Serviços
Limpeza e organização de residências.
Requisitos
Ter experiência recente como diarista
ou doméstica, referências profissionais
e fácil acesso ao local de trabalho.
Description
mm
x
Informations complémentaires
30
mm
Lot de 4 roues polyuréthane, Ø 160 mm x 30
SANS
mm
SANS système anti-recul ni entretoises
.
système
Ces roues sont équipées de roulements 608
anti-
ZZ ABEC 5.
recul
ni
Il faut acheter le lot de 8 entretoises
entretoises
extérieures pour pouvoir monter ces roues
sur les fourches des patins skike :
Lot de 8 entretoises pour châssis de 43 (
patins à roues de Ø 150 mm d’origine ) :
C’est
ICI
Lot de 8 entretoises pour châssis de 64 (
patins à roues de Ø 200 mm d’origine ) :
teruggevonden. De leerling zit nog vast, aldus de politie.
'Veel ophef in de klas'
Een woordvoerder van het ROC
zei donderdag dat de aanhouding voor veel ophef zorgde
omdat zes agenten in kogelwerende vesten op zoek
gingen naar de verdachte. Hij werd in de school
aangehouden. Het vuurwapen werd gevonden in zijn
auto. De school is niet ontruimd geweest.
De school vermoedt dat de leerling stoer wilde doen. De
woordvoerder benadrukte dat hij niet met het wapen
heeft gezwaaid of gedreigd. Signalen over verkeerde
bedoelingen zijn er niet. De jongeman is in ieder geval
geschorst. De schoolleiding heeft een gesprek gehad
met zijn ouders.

- - -

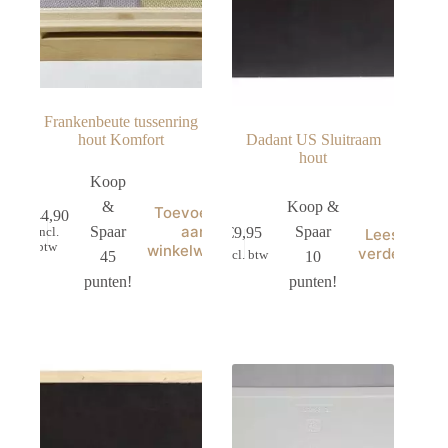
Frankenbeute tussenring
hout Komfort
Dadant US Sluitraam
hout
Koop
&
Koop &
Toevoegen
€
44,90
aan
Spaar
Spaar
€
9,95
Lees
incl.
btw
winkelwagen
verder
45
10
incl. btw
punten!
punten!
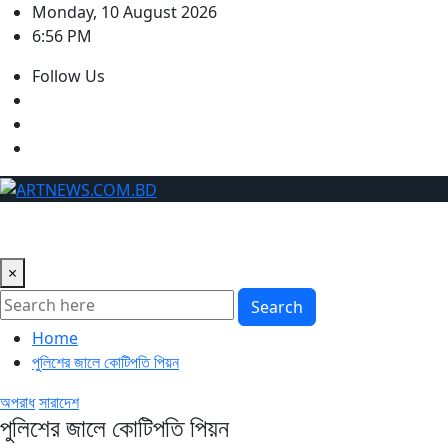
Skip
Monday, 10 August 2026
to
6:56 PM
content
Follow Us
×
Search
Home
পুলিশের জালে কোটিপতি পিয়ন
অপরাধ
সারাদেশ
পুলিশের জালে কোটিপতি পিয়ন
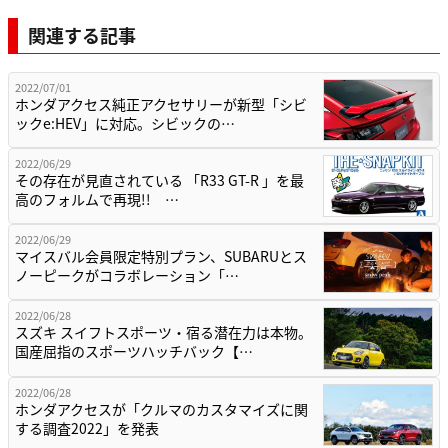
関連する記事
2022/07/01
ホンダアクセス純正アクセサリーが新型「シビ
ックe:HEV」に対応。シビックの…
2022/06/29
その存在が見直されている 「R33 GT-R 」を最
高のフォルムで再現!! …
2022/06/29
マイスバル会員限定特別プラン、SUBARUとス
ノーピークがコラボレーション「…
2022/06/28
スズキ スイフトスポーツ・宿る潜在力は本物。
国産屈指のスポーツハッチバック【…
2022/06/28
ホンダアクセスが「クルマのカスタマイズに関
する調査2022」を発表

- - -

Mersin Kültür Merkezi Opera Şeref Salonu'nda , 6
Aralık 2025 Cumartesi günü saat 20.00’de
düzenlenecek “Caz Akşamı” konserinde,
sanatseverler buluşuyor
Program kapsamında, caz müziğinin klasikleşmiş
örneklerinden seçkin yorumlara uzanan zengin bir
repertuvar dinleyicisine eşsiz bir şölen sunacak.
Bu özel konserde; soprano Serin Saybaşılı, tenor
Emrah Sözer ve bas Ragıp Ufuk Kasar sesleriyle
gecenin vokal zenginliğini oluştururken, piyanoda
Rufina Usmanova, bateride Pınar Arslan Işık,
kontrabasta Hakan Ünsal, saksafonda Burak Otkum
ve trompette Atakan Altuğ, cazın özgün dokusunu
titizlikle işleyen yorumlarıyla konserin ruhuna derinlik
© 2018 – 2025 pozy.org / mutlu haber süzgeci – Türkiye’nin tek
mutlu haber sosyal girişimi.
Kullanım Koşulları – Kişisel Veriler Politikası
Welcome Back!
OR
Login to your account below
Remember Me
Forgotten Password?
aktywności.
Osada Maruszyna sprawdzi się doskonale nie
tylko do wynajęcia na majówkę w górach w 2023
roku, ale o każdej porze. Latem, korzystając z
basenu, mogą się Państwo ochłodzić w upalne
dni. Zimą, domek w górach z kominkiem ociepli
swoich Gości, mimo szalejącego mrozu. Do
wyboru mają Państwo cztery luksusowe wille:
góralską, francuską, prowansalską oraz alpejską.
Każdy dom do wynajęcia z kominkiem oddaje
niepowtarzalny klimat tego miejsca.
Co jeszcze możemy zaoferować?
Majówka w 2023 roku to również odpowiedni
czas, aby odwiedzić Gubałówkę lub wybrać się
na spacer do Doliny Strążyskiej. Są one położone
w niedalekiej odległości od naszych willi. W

- - -

What this task involves — Go line by line through the data and copy any that contain "wynajęcia".

Exercise answer —
tylko do wynajęcia na majówkę w górach w 2023
Każdy dom do wynajęcia z kominkiem oddaje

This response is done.